Andariel is a North Korean state-sponsored threat group that has been active since at least 2009. Andariel has primarily focused its operations--which have included destructive attacks--against South Korean government agencies, military organizations, and a variety of domestic companies; they have also conducted cyber financial operations against ATMs, banks, and cryptocurrency exchanges.
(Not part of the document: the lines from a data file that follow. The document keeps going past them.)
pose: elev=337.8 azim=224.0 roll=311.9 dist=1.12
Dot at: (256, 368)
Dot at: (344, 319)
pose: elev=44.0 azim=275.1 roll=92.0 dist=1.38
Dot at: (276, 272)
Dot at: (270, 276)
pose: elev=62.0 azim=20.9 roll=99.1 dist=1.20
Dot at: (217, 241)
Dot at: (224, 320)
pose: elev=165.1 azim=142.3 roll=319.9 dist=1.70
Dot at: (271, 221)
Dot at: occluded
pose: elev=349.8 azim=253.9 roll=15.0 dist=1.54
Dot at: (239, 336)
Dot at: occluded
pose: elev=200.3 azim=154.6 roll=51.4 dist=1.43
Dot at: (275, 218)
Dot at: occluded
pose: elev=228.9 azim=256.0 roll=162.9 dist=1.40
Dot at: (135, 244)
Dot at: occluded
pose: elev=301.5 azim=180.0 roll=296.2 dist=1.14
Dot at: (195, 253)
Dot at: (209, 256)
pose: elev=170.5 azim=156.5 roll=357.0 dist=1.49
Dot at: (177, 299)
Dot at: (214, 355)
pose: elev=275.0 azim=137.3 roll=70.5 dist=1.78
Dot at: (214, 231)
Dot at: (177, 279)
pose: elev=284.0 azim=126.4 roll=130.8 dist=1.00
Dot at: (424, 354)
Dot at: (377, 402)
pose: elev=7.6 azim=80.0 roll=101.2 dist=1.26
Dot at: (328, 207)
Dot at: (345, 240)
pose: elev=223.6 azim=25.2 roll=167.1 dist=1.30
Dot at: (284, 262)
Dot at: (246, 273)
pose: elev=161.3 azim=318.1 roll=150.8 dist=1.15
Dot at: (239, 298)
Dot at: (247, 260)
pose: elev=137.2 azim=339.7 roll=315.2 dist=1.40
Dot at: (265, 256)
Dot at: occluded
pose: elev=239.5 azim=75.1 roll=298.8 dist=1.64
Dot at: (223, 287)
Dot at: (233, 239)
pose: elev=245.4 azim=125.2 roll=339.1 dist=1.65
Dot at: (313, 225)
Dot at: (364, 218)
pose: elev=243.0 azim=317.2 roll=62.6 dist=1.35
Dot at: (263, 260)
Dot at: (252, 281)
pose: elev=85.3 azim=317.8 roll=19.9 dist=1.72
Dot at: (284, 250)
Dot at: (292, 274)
Andariel's notable activity includes Operation Black Mine, Operation GoldenAxe, and Campaign Rifle.[1][2][3][4][5]

Andariel is considered a sub-set of Lazarus Group, and has been attributed to North Korea's Reconnaissance General Bureau.[6]

North Korean group definitions are known to have significant overlap, and some security researchers report all North Korean state-sponsored cyber activity under the name Lazarus Group instead of tracking clusters or subgroups.

ID: G0138
Associated Groups: Silent Chollima, PLUTONIUM, Onyx Sleet
Contributors: Kyoung-ju Kwak (S2W)
Version: 2.0
Created: 29 September 2021
Last Modified: 08 January 2024

Associated Group Descriptions

Name Description
Silent Chollima




Onyx Sleet


Techniques Used

Domain ID Name Use
Enterprise T1005 Data from Local System

Andariel has collected large numbers of files from compromised network systems for later extraction.[1]

Enterprise T1189 Drive-by Compromise

Andariel has used watering hole attacks, often with zero-day exploits, to gain initial access to victims within a specific IP range.[3][4]

Enterprise T1203 Exploitation for Client Execution

Andariel has exploited numerous ActiveX vulnerabilities, including zero-days.[1][2][4]

Enterprise T1592 .002 Gather Victim Host Information: Software

Andariel has inserted a malicious script within compromised websites to collect potential victim information such as browser type, system language, Flash Player version, and other data.[4]

Enterprise T1590 .005 Gather Victim Network Information: IP Addresses

Andariel has limited its watering hole attacks to specific IP address ranges.[3]

Enterprise T1105 Ingress Tool Transfer

Andariel has downloaded additional tools and malware onto compromised hosts.[3]

Enterprise T1027 .003 Obfuscated Files or Information: Steganography

Andariel has hidden malicious executables within PNG files.[8][9]

Enterprise T1588 .001 Obtain Capabilities: Malware

Andariel has used a variety of publicly-available remote access Trojans (RATs) for its operations.[1]

Enterprise T1566 .001 Phishing: Spearphishing Attachment

Andariel has conducted spearphishing campaigns that included malicious Word or Excel attachments.[3][8]

Enterprise T1057 Process Discovery

Andariel has used tasklist to enumerate processes and find a specific string.[9]

Enterprise T1049 System Network Connections Discovery

Andariel has used the netstat -naop tcp command to display TCP connections on a victim's machine.[9]

Enterprise T1204 .002 User Execution: Malicious File

Andariel has attempted to lure victims into enabling malicious macros within email attachments.[3]